> [Wybrany fragment]:
- - - -
Historianaprawde.pl

Demony nazistów. Nawiedzone miejsca i okultyzm III Rzeszy -Hubert Kozieł [RECENZJA]

Szacowany czas czytania: ...

Czy Hubert Kozieł uprawia historię? Ależ skąd, on jest publicystą, dziennikarzem. Historyk ma ambicję, żeby możliwie wiernie, dokładnie i w oparciu o źródła opisać wydarzenia, które rzeczywiście miały miejsce. A dziennikarz po prostu ma otwarte oczy i opowiada, co widział, nawet jeśli to nie ma najmniejszego sensu według akademickiej nauki. Tej samej, która tak spektakularnie co jakiś czas zmienia zdanie, w odróżnieniu od ludzkich emocji. „Demony nazistów” nie przypadną do gustu fanom literatury naukowej, ale na pewno zostaną jedną z ulubionych lektur tych, którzy potrafią odłożyć na bok uprzedzenia i poszukać między wierszami prawdy o prawdziwej twarzy III Rzeszy.

Któż z nas z wypiekami nie czytał w młodości książek Ericha von Dänikena, który tropił w najmniej spodziewanych miejscach śladów kosmitów? Przyznaję, że byłem jego wielkim fanem. Nie chodziło przecież o to, że Szwajcar miał rację, bo przecież wiele jego teorii ocierało się o autopastisz i ewidentnie było naznaczonych olbrzymim poczuciem humoru. Tym niemniej uczył on w lekki, ciekawy, intrygujący intelektualnie sposób innego patrzenia na świat, szukania wytłumaczeń tam, gdzie oficjalna nauka rozkładała bezradnie ręce. Dokładnie to samo czuję, kiedy dzisiaj próbuję zrozumieć nazizm. Oczywiście znam koncepcje Hannah Arendt i innych filozofów, znam teorie ekonomiczne, polityczne, spiskowe i inne. W każdej znajduję jakąś część prawdy, ale zwykle na samym końcu zostaję z niepokojem, którego przyczyną jest biskup Ockham i jego brzytwa. Zgodnie z zasadą ekonomiki myślenia warto mimo wszystko spróbować szukać najprostszych rozwiązań. Stojąc przed bramą Auschwitz można dywagować na temat przyczyn nazizmu, ale żadne erystyczne fikołki nie będą tak przekonujące, jak książka Huberta Kozieła, który pokazuje, czym się skończyła wykoślawiona ezoteryka i pokraczny okultyzm w rękach złych ludzi.
- - - -
> [Wykaz danych]:
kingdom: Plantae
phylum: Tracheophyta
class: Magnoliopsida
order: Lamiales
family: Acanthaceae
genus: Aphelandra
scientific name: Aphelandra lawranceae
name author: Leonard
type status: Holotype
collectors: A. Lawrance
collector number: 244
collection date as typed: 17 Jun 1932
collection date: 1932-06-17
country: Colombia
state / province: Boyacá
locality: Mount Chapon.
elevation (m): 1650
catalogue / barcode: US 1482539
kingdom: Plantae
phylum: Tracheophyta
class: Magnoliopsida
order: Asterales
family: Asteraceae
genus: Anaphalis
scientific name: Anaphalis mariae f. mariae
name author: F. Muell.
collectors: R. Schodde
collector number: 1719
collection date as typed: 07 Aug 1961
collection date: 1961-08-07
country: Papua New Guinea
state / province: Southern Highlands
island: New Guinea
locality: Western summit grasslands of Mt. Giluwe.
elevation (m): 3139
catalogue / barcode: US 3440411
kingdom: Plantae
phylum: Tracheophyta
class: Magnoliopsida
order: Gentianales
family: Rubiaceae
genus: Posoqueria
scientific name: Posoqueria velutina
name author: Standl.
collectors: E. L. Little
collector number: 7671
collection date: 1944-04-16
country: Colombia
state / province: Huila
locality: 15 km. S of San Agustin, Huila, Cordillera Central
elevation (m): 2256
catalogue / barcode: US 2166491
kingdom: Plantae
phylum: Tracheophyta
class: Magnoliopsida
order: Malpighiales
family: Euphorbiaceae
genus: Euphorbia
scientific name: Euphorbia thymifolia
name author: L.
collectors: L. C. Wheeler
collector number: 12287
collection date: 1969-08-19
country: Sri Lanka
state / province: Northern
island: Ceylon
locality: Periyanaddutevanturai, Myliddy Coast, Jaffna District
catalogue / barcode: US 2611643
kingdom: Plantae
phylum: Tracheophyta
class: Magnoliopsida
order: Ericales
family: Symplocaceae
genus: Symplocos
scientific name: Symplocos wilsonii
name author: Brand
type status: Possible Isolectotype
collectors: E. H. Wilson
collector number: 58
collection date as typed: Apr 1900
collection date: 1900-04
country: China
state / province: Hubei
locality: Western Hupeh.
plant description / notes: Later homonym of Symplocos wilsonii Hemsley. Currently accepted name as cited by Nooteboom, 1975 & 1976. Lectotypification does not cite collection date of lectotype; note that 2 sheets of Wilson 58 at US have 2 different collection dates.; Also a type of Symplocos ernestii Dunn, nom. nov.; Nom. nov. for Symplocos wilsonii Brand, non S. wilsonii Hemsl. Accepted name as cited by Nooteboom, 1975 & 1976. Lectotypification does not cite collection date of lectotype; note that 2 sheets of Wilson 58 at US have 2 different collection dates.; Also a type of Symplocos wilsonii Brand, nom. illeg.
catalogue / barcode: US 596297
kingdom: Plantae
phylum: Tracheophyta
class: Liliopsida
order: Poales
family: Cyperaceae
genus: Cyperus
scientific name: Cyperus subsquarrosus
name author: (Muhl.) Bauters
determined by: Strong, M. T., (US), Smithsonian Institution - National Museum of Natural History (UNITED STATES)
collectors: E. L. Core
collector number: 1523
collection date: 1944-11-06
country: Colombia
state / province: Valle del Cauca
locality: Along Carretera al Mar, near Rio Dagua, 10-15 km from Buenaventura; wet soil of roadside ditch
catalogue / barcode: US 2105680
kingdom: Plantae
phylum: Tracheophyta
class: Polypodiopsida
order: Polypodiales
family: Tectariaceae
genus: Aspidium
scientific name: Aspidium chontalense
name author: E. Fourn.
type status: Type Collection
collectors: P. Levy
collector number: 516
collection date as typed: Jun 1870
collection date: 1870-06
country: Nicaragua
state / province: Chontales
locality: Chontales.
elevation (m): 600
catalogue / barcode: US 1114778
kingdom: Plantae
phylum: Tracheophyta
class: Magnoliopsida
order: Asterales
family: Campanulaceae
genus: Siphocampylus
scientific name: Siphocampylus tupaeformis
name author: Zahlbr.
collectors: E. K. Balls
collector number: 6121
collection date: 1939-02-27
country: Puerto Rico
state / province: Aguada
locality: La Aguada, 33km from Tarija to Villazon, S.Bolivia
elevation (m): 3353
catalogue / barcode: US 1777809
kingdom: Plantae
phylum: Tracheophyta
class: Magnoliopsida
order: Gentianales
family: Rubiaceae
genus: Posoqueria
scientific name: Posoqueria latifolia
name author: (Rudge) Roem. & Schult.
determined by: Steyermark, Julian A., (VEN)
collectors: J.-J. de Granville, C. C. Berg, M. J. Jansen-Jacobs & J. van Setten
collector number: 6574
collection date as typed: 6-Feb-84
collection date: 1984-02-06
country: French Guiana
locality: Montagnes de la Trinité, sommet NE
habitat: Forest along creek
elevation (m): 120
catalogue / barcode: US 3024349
- - - -
> [Co należy zrobić]:
- A) Ustal, czy poniższe stwierdzenia zgadzają się z recenzją, i przy każdym odpowiedz „tak” lub „nie”, przytaczając dosłownie rozstrzygające słowa recenzji.
(i) Według recenzji Hubert Kozieł jest historykiem.
(ii) Autor recenzji przyznaje, że był wielkim fanem Ericha von Dänikena.
(iii) Według recenzji „Demony nazistów” przypadną do gustu fanom literatury naukowej.
- B) Odpowiedz krótko na pytania do recenzji, oznaczając odpowiedzi tak samo jak pytania.
(i) Kim według recenzji jest Hubert Kozieł?
(ii) Jak recenzja określa pochodzenie Ericha von Dänikena?
(iii) Czyją brzytwę wymienia recenzja?
- C) Zaktualizuj fragment recenzji od słów „Czy Hubert Kozieł” do słów „twarzy III Rzeszy.”: przytocz go ponownie, zastępując „Historyk” słowem „Badacz”.

> [Wyniki zadań]:
- A)
(i) Nie: „Ależ skąd, on jest publicystą, dziennikarzem.”
(ii) Tak: „Przyznaję, że byłem jego wielkim fanem.”
(iii) Nie: „„Demony nazistów” nie przypadną do gustu fanom literatury naukowej”

- B)
(i) Publicystą, dziennikarzem.
(ii) Jako Szwajcara.
(iii) Biskupa Ockhama.

- C)
Czy Hubert Kozieł uprawia historię? Ależ skąd, on jest publicystą, dziennikarzem. Badacz ma ambicję, żeby możliwie wiernie, dokładnie i w oparciu o źródła opisać wydarzenia, które rzeczywiście miały miejsce. A dziennikarz po prostu ma otwarte oczy i opowiada, co widział, nawet jeśli to nie ma najmniejszego sensu według akademickiej nauki. Tej samej, która tak spektakularnie co jakiś czas zmienia zdanie, w odróżnieniu od ludzkich emocji. „Demony nazistów” nie przypadną do gustu fanom literatury naukowej, ale na pewno zostaną jedną z ulubionych lektur tych, którzy potrafią odłożyć na bok uprzedzenia i poszukać między wierszami prawdy o prawdziwej twarzy III Rzeszy.